Sounds like the skirt of a Washy claims another, poor bugger.


----------



## l2edneck (Oct 31, 2006)

sad indeed


----------



## pmuscato (Oct 31, 2006)

Very sad and I have to say shocking. Suffocated when heavy palm fronds collasped on him? EKKa you have heard of this happening before? I have trimmed heavy skirted Washintonia's and never could have imagined this could happen.


----------



## Doctor Dave (Oct 31, 2006)

pmuscato said:


> Very sad and I have to say shocking. Suffocated when heavy palm fronds collasped on him? EKKa you have heard of this happening before? I have trimmed heavy skirted Washintonia's and never could have imagined this could happen.

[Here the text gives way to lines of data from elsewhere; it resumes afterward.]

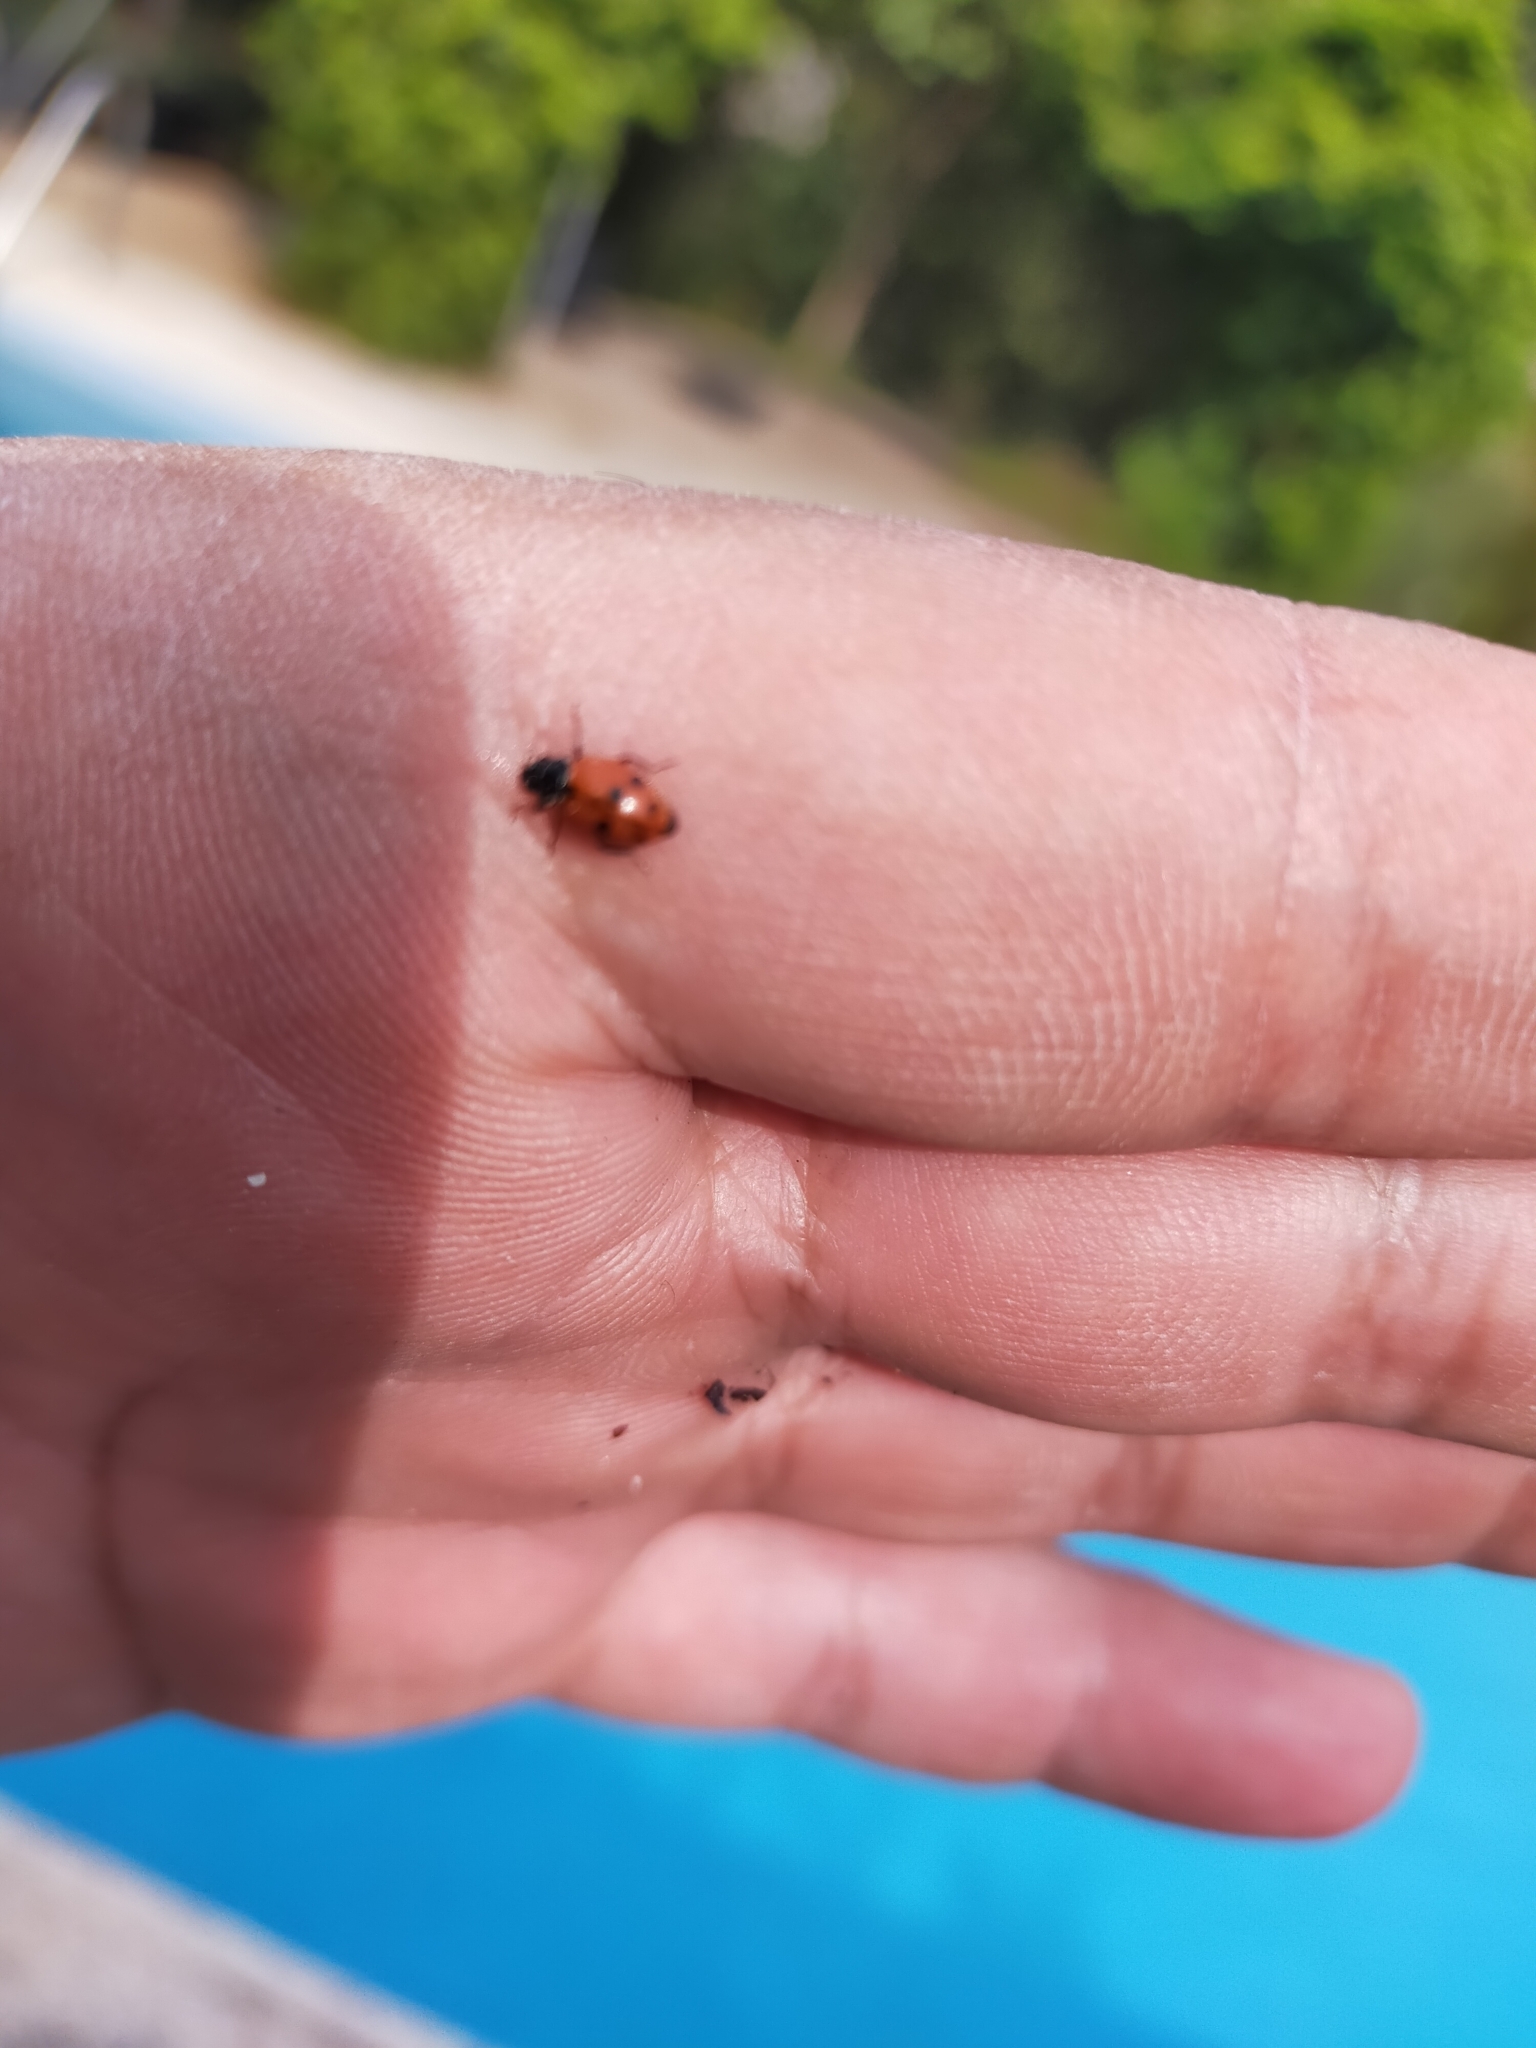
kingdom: Animalia
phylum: Arthropoda
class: Insecta
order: Coleoptera
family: Coccinellidae
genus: Hippodamia
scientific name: Hippodamia variegata
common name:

Seems more likely that he had a heart attack or a similar health crisis. If he was conscious, all he would have to do would be to kick out his spurs and slide down. Need more info on this to figure it out.


----------



## vharrison2 (Oct 31, 2006)

pmuscato said:


> Very sad and I have to say shocking. Suffocated when heavy palm fronds collasped on him? EKKa you have heard of this happening before? I have trimmed heavy skirted Washintonia's and never could have imagined this could happen.



Yes, this has happened before.


----------



## Bermie (Oct 31, 2006)

I read on another site, a chap was trimming washington palms, lanyard only, when the fronds collapsed on him, they went between him and the trunk, pushing out against his chest, as well as all the dust and debris went in his face, he suffocated.
Pause for thought...


----------